▶ [TASK REQUIREMENTS] Take every line of the material below that includes the string "sobre" and copy it out.

RECORDS FOR THE EXERCISE below:

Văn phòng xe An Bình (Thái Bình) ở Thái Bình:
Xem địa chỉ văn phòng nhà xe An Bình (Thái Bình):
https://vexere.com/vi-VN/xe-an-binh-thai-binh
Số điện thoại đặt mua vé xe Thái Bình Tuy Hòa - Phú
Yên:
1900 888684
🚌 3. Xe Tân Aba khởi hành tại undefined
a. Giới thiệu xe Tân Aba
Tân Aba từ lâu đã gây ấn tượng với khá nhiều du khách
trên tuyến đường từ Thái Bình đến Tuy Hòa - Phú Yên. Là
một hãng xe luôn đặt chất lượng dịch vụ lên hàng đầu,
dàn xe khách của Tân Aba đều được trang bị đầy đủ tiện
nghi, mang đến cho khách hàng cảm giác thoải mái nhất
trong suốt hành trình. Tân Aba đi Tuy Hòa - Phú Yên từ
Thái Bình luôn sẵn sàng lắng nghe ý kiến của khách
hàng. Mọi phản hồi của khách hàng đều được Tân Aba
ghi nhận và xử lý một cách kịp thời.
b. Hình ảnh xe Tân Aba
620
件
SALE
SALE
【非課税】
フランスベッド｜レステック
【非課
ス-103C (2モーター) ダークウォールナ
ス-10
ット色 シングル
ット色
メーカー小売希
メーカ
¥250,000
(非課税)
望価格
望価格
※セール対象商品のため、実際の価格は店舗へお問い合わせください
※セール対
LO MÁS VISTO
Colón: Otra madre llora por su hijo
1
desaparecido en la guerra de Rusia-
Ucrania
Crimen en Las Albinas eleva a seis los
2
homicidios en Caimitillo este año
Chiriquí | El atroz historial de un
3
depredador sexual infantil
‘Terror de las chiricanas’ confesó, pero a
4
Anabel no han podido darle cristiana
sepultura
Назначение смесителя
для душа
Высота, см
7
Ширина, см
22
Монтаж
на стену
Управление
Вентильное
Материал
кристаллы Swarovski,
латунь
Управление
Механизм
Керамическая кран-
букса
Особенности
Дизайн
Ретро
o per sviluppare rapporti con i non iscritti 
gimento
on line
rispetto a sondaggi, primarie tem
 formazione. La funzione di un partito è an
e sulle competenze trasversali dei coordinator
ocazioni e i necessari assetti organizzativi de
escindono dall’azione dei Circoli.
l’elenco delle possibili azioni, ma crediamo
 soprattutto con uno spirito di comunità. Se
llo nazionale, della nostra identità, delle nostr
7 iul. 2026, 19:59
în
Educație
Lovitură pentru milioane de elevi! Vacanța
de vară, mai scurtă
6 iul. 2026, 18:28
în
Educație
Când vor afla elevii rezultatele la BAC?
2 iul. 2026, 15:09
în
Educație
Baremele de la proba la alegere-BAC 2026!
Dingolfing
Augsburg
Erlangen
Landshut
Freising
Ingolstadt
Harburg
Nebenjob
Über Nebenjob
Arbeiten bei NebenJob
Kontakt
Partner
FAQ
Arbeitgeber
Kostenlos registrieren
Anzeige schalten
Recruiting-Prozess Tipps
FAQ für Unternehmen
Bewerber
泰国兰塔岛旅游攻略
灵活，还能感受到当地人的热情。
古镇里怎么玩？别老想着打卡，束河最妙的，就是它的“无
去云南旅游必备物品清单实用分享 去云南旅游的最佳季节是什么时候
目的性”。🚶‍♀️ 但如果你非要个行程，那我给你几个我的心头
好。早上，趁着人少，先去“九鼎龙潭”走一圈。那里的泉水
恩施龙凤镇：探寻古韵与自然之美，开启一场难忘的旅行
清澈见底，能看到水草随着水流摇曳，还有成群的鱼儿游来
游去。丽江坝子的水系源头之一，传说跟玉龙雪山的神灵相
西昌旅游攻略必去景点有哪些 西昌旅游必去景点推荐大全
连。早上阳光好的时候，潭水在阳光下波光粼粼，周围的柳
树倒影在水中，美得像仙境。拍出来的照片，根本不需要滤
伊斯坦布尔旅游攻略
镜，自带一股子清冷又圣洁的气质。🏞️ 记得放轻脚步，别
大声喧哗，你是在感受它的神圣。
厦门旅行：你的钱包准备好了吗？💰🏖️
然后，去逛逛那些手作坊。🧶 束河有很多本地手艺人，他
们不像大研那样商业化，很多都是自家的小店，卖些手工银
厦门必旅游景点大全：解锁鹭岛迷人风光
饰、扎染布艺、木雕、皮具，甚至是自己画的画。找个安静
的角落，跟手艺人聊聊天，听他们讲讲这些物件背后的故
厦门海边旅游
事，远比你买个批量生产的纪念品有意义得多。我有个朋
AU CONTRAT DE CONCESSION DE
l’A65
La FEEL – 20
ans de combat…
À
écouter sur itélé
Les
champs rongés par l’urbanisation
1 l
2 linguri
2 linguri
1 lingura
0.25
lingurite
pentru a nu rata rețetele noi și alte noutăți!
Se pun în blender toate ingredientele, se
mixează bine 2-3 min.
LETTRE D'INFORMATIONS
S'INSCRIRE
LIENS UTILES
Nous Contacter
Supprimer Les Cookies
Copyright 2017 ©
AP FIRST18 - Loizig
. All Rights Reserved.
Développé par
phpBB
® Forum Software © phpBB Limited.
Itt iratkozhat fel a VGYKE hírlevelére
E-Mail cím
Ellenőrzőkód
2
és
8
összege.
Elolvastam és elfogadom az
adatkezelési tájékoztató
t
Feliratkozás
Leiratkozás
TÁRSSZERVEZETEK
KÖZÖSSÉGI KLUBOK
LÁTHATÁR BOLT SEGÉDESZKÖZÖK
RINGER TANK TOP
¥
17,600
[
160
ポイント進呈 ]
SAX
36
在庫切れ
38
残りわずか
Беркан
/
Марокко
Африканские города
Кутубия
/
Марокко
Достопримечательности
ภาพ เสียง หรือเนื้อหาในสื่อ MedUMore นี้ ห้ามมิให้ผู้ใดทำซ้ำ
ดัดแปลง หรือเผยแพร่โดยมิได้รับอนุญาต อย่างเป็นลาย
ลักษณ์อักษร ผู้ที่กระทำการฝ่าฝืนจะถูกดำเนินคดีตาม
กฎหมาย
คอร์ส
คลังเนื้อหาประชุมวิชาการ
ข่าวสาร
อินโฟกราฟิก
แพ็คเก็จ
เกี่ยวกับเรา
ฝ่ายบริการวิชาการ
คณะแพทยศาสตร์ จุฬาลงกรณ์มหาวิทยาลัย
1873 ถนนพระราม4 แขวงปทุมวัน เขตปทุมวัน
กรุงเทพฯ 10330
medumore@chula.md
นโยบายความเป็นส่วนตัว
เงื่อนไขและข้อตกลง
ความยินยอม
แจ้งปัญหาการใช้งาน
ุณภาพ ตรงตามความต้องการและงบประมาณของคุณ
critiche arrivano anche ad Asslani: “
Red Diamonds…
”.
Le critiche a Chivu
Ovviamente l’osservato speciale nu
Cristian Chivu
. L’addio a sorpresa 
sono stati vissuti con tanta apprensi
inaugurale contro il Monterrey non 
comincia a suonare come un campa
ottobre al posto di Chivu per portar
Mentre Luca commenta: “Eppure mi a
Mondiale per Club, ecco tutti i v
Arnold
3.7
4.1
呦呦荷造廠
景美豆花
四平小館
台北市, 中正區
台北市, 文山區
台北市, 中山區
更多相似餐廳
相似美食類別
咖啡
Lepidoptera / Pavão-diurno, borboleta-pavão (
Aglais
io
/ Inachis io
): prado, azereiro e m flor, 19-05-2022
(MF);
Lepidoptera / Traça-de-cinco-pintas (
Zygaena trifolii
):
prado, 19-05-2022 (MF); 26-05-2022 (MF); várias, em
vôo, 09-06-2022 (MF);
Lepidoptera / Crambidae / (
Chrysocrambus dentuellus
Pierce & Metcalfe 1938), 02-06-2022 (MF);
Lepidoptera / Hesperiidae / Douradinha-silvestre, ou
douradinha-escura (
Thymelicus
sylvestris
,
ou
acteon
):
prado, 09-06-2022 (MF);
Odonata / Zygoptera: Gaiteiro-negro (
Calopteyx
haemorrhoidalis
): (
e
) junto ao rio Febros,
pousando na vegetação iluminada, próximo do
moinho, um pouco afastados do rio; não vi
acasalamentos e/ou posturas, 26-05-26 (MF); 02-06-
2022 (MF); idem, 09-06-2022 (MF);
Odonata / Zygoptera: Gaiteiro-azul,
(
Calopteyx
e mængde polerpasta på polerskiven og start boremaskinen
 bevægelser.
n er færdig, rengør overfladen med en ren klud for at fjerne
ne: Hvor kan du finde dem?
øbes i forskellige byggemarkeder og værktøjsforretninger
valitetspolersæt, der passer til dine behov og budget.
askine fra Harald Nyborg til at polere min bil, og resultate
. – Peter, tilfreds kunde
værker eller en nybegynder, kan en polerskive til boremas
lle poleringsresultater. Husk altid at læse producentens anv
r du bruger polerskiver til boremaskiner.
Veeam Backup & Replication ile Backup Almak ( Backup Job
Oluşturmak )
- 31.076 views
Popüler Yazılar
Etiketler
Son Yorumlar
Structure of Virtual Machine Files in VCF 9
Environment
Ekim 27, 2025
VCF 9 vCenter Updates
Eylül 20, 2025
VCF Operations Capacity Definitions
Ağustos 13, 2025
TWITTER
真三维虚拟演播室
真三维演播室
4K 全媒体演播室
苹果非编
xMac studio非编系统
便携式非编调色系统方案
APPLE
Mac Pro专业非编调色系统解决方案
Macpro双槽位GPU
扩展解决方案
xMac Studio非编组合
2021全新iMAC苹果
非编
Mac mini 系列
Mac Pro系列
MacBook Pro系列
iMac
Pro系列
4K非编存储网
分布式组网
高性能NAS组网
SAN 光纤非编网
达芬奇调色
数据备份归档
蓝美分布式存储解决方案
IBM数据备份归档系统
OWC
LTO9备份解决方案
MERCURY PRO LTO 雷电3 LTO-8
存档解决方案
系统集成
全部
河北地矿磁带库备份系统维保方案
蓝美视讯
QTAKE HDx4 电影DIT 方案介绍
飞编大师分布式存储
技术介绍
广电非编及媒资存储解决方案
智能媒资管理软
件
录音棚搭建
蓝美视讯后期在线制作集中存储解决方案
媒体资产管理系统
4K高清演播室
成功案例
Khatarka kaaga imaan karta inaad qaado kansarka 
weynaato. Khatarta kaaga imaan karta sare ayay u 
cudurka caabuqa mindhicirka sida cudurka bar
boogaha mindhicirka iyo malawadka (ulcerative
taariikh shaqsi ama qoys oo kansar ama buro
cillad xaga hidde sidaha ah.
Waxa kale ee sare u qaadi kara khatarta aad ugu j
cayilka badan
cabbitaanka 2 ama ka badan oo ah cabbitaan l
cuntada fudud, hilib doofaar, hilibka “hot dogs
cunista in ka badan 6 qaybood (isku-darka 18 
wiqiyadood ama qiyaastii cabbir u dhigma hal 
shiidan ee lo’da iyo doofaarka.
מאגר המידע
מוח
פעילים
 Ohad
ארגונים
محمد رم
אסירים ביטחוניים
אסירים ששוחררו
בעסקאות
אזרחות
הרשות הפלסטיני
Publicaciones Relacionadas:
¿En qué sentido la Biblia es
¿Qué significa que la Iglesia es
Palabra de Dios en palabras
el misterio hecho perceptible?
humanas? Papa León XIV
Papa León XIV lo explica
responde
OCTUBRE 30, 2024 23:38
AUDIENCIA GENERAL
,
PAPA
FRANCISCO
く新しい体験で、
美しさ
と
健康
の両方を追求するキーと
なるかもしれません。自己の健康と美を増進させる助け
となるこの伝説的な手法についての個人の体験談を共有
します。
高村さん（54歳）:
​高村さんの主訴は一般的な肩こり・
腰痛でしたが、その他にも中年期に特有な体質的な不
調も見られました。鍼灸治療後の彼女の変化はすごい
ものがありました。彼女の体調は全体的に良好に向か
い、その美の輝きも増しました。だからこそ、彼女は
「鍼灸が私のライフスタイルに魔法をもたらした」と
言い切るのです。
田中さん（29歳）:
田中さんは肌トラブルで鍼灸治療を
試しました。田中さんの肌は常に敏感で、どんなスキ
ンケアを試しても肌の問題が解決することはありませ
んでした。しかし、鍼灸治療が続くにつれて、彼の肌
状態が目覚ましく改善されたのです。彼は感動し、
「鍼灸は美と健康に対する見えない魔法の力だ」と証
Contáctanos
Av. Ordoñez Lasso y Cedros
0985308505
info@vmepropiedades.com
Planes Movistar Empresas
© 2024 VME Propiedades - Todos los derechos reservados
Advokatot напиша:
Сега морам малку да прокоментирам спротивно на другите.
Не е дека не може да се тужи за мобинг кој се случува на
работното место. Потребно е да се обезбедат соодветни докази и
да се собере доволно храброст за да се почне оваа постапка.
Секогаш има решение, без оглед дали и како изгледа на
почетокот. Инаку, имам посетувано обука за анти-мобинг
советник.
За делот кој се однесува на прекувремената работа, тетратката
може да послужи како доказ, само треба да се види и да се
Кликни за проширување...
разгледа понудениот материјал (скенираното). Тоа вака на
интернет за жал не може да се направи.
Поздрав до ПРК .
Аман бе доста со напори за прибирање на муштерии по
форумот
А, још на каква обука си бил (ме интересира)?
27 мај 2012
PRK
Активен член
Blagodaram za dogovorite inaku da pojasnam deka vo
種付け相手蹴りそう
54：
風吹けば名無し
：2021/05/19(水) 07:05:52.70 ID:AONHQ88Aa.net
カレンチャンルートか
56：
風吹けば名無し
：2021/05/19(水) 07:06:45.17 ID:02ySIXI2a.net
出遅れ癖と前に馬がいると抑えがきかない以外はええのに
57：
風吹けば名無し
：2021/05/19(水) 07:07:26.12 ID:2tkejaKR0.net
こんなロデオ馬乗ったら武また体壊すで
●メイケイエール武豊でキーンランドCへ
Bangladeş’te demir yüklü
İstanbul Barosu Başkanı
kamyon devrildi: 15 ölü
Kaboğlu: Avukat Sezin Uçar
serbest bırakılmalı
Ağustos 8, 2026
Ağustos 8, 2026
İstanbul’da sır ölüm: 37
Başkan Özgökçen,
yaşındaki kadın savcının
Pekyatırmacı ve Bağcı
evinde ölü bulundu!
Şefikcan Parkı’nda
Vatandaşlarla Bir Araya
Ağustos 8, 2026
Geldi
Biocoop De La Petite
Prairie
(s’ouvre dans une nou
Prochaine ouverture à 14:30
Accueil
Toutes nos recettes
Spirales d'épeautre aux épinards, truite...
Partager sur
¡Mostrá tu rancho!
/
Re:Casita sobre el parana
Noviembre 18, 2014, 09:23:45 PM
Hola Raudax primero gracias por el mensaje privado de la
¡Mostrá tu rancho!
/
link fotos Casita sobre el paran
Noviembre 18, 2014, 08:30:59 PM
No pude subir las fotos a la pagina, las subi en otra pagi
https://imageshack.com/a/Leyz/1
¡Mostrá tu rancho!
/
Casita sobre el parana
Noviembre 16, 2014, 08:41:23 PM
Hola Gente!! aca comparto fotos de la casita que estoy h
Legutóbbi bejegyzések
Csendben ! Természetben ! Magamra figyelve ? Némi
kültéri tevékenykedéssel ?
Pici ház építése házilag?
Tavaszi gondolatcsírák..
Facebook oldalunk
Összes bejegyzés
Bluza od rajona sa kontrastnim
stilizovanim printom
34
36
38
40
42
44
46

End of RECORDS FOR THE EXERCISE.

▶ [EXERCISE RESULT]
Re:Casita sobre el parana
link fotos Casita sobre el paran
Casita sobre el parana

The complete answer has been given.